Screenings that were delayed due to COVID-19 are likely to contribute to an exponential increase in cancer diagnosis totals over the next few years, experts say.

During the pandemic, while COVID-19 cases climbed, many chose to delay routine screenings and appointments to avoid catching the virus, but now those put-off appointments are catching up to them — and to the healthcare system.

To quantify just how many cases may have been missed, researchers from Boston University compared pre-pandemic diagnosis levels for certain cancers to 2020 incidents. They found that there were 18.1 percent fewer diagnoses of lung cancer, 14.6 percent fewer for breast cancer, and 18.2 percent fewer for colorectal cancer.

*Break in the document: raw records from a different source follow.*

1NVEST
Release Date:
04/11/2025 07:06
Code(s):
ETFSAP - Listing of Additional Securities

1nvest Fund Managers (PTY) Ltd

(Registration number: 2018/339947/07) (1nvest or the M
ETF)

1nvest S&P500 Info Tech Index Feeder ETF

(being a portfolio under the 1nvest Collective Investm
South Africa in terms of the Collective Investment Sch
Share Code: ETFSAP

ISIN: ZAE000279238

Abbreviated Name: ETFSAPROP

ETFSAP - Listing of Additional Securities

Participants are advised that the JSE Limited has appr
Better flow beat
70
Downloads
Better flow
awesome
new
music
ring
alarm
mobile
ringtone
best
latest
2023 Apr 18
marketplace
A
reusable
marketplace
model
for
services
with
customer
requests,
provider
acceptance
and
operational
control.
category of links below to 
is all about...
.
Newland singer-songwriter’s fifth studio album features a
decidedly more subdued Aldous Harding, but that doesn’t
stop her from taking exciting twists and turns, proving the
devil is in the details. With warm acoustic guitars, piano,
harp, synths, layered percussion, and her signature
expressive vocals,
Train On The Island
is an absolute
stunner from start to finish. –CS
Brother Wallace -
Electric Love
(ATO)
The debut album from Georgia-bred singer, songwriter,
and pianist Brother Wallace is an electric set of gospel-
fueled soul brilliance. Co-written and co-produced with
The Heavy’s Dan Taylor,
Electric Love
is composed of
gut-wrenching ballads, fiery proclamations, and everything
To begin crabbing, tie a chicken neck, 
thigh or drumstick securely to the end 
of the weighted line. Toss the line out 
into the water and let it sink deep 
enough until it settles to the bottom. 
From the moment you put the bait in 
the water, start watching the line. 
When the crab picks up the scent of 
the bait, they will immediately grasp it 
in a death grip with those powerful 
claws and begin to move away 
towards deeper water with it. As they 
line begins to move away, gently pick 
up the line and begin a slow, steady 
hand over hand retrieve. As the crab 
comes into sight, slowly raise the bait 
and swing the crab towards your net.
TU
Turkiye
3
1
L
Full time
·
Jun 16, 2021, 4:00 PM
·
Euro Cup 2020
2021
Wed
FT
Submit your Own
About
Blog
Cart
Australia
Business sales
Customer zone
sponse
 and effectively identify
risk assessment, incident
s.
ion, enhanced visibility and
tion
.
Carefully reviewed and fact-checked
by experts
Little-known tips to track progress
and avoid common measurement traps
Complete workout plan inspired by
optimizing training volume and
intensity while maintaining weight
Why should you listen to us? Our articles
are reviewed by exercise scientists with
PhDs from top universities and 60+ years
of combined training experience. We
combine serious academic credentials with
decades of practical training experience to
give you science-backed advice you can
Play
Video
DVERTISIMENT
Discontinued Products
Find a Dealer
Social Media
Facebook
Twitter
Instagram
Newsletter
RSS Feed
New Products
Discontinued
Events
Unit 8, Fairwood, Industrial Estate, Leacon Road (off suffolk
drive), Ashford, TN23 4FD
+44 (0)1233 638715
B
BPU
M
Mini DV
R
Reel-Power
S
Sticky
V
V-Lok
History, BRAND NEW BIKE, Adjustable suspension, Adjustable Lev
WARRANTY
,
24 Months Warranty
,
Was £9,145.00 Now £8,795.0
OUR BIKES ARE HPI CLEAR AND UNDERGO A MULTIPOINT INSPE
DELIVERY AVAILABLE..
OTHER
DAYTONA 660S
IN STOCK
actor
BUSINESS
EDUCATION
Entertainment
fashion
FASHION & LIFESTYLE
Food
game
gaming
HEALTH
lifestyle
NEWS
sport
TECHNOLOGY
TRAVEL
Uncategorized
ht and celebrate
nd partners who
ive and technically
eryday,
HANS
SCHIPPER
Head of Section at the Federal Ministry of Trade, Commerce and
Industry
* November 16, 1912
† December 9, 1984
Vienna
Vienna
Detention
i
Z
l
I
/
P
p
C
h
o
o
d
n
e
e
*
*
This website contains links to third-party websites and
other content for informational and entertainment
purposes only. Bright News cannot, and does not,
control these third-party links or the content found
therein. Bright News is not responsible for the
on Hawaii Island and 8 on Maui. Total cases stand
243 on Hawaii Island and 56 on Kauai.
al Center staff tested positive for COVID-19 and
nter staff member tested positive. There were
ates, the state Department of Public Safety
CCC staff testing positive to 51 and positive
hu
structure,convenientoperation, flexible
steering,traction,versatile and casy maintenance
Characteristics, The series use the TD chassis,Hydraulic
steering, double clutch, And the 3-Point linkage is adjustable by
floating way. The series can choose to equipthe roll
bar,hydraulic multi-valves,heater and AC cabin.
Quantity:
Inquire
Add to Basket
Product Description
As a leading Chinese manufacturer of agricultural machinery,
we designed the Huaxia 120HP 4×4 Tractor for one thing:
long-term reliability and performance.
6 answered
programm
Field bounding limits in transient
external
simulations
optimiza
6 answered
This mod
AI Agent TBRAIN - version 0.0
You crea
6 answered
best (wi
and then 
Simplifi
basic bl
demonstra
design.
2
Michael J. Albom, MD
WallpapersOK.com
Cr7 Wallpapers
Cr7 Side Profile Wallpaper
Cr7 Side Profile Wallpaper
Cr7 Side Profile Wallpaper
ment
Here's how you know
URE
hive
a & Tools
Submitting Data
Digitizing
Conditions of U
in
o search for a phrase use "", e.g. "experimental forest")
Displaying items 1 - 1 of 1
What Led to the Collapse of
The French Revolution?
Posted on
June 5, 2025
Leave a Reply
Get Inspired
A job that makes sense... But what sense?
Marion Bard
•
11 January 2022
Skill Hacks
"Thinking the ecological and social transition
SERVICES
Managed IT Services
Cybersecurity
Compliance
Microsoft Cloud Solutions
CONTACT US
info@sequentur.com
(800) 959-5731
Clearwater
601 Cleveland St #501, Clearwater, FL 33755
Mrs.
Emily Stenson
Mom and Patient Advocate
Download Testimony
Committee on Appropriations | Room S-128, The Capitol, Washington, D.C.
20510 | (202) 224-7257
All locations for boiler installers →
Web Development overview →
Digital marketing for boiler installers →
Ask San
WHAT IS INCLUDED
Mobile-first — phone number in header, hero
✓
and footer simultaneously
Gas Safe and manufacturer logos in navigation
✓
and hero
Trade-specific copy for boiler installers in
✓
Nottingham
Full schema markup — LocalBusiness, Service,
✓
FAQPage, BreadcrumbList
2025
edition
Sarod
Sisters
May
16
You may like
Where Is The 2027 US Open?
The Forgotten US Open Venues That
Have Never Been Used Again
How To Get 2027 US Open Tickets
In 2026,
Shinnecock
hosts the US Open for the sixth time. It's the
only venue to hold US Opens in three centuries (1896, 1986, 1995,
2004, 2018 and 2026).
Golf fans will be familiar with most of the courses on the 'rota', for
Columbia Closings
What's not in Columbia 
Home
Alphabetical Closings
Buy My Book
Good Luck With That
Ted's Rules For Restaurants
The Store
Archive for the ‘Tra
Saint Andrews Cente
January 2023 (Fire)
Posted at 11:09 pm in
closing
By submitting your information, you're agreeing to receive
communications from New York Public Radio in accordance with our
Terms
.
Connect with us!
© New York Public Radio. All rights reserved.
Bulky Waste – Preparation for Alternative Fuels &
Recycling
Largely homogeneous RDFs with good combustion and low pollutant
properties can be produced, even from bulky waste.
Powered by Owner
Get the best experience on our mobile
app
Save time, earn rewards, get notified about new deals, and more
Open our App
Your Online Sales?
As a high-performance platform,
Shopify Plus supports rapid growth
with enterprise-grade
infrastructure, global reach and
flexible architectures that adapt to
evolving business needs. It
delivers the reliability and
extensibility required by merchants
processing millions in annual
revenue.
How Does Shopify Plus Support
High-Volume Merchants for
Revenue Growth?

"The incidence for all these cancers decreased, but there's no reason to believe that cancer incidence dropped during the pandemic in 2020. The data we observe is not likely due to decreasing incidence rates, but I think more likely reflective of missing cancer diagnoses," Kelsey Romatoski, MD, author of the study published in the Journal of the American College of Surgeons and general surgery resident at Boston Medical Center said in a statement. "These missed diagnoses are likely going to lead to delays in treatment and upstaging of disease in the coming years."

Their findings suggest there may be many who "currently harbor undiagnosed cancers" they wrote. The delay is particularly concerning to healthcare workers because an influx of future cases and treatments all at once could overburden an already strained system.